Christopher Wray testemunhou perante o Senado norte-americano e falou do aumento rápido da violência politicamente motivada, especialmente relacionada com a decisão do Supremo Tribunal sobre o aborto. O diretor do FBI disse que a situação está a tornar-se num fenómeno de 365 dias.

Wray explicou que o FBI abre todos os dias cada vez mais casos relacionados com a disparidade de opiniões que causam decisões como a do Supremo sobre o aborto. O diretor do FBI falou da intensificação da violência de ambos os lados do espetro político.

“Penso que isto faz parte de um fenómeno muito maior e que estamos a experienciar nos Estados Unidos neste momento. Percebo as paixões das pessoas, especialmente sobre assuntos como o aborto, mas existem demasiadas pessoas que pensam que isso justifica o uso de violência, destruição de propriedade e ameaças de violência”.
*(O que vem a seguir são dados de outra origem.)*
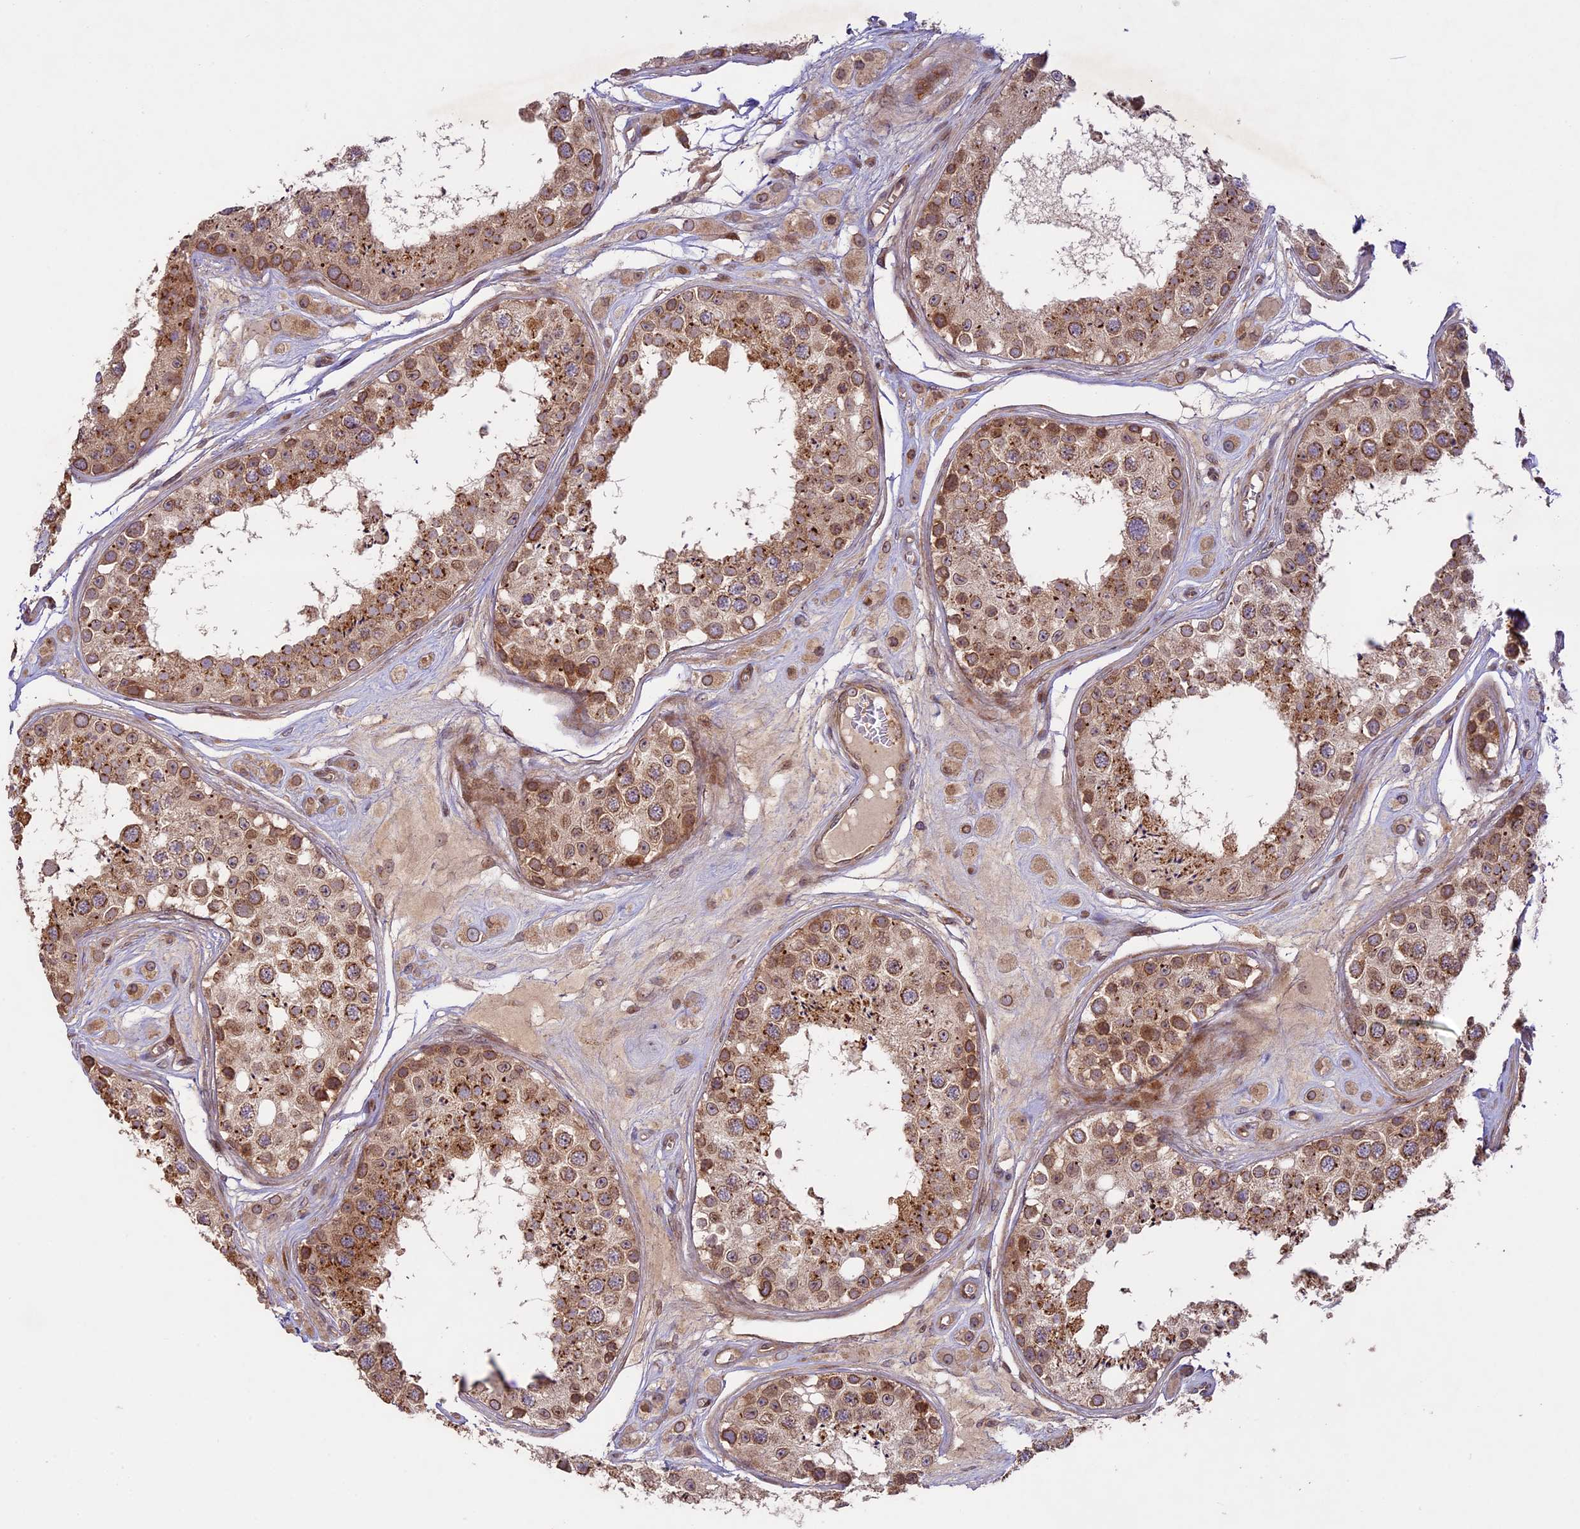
{"staining": {"intensity": "moderate", "quantity": ">75%", "location": "cytoplasmic/membranous"}, "tissue": "testis", "cell_type": "Cells in seminiferous ducts", "image_type": "normal", "snomed": [{"axis": "morphology", "description": "Normal tissue, NOS"}, {"axis": "topography", "description": "Testis"}], "caption": "Protein staining of unremarkable testis reveals moderate cytoplasmic/membranous staining in about >75% of cells in seminiferous ducts.", "gene": "DGKH", "patient": {"sex": "male", "age": 25}}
“Penso que todos os dias recebo informação sobre alguém a atirar um cocktail molotov a outra pessoa por causa deste tipo de assuntos. É de loucos!”.
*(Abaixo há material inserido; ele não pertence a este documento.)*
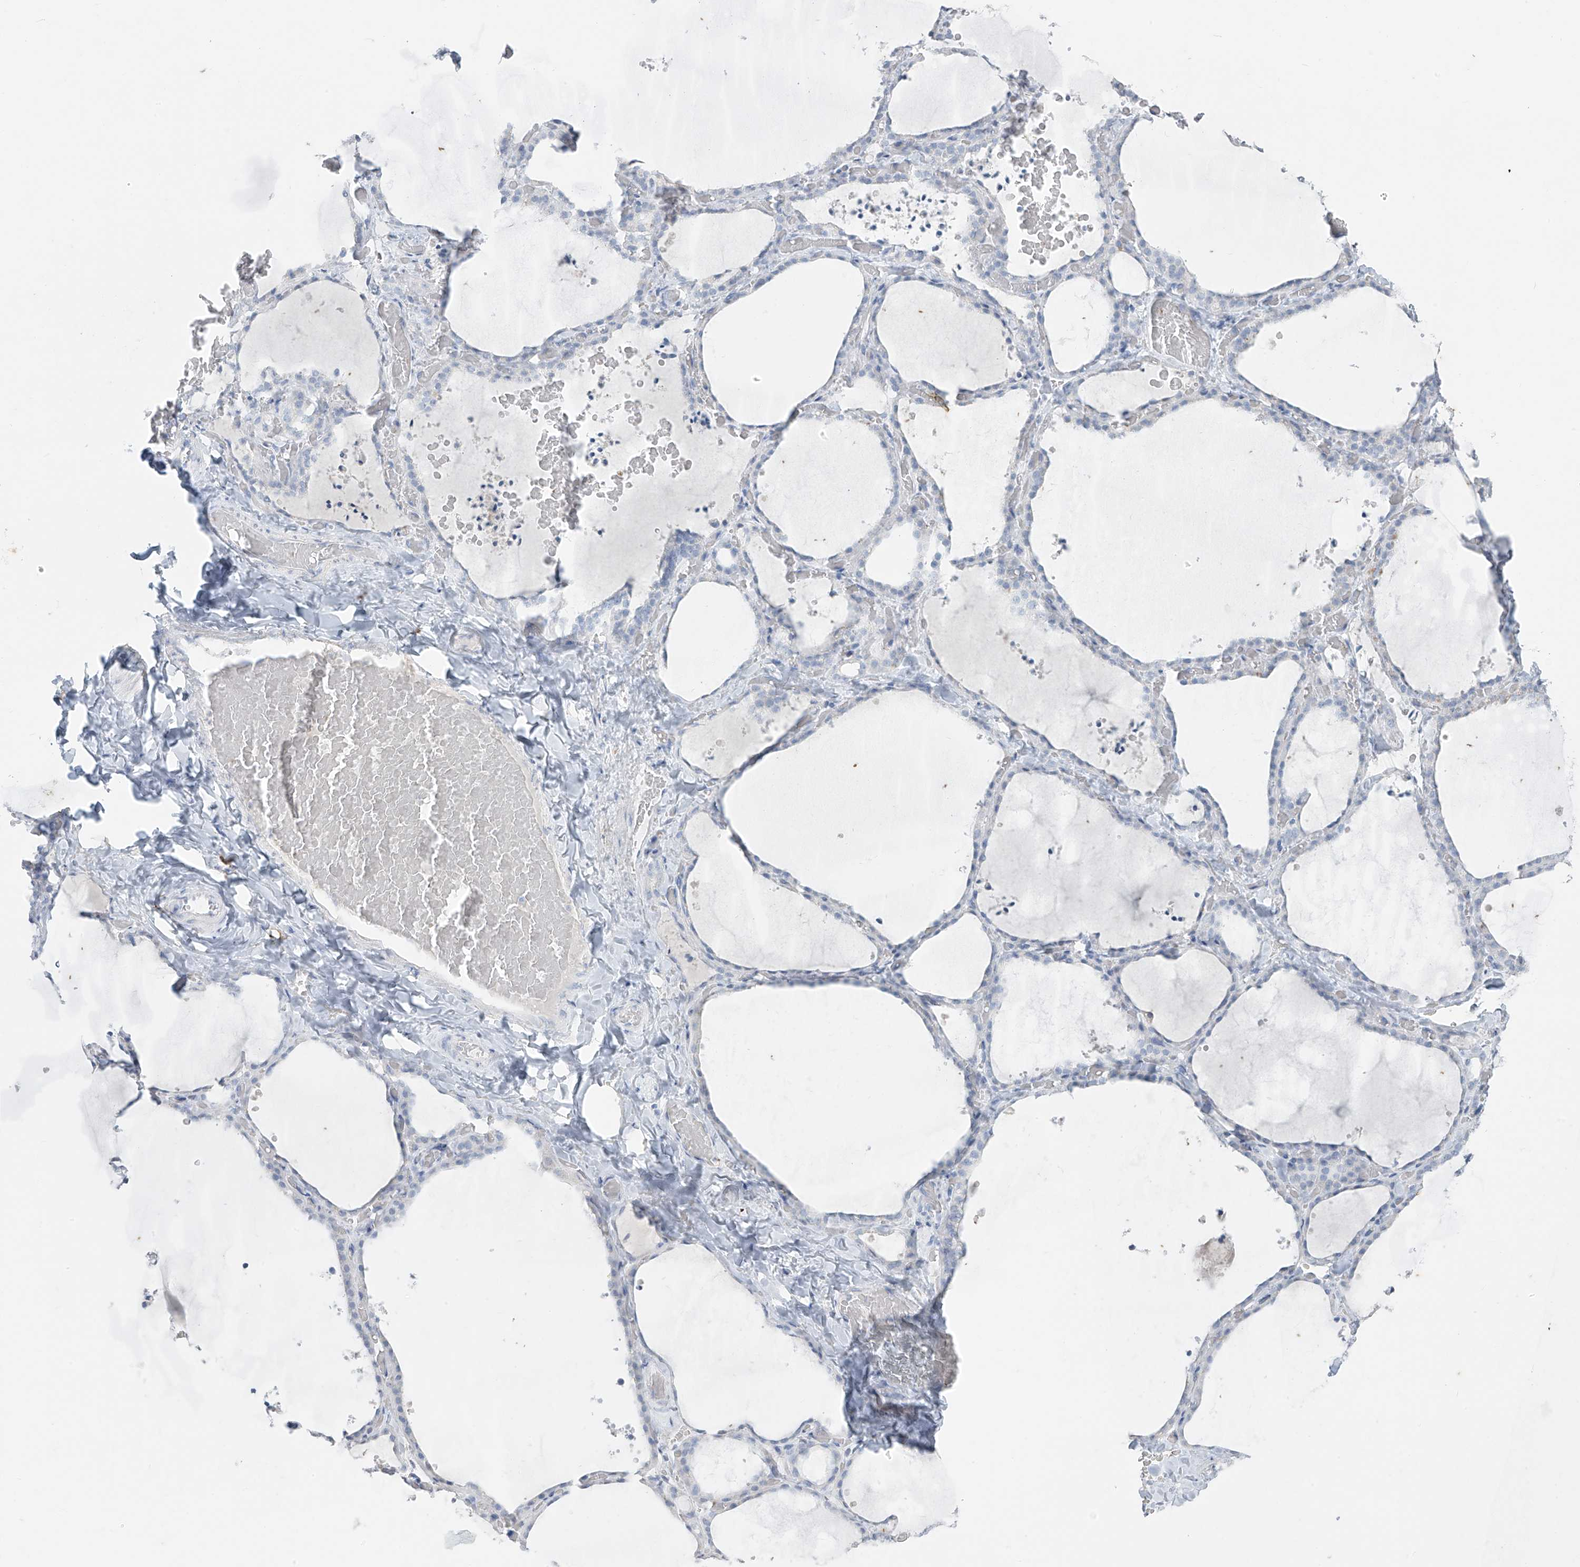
{"staining": {"intensity": "negative", "quantity": "none", "location": "none"}, "tissue": "thyroid gland", "cell_type": "Glandular cells", "image_type": "normal", "snomed": [{"axis": "morphology", "description": "Normal tissue, NOS"}, {"axis": "topography", "description": "Thyroid gland"}], "caption": "A high-resolution image shows immunohistochemistry (IHC) staining of benign thyroid gland, which shows no significant expression in glandular cells.", "gene": "CX3CR1", "patient": {"sex": "female", "age": 22}}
Depois das declarações de Wray à senadora democrata Amy Klobuchar, o FBI acusou um homem de atear fogo a um edifício da Planned Parenthood, ligada às questões do aborto, no Michigan, na cidade de Kalamazoo.

Com o aumento de casos, Christopher Wray disse que o envio de autoridades para repor a normalidade não vai ser limitado devido aos espetros políticos em conflito.

“Do nosso ponto de vista, não me interessa de que lado as pessoas estão, não me interessa com quem estão chateados ou com o que estão chateados, seja aborto ou outro assunto qualquer, não se pode utilizar violências e ameaças para atuar sobre o assunto. E vamos reprimir esse comportamento de forma agressiva. Estou convicto dessa ideia e passei essa ideia a todos os nossos operacionais”.

Não é a primeira vez que Christopher Wray faz comentários do género. No ano passado, o diretor do FBI falou do mesmo fenómeno relacionado com a invasão do Capitólio, em Washington, a 6 de janeiro de 2021.

A saída dos países ocidentais do Afeganistão também está a levar ao crescimento das ameaças vindas de fora. Christopher Wray acredita que o facto de não ter uma base de informações sólidas no Afeganistão está a fazer aumentar o número de ameaças à organização.

“Estou preocupado com a perda de fontes que temos por lá e de informação secreta que temos sobre o Afeganistão”, acrescentou Wray.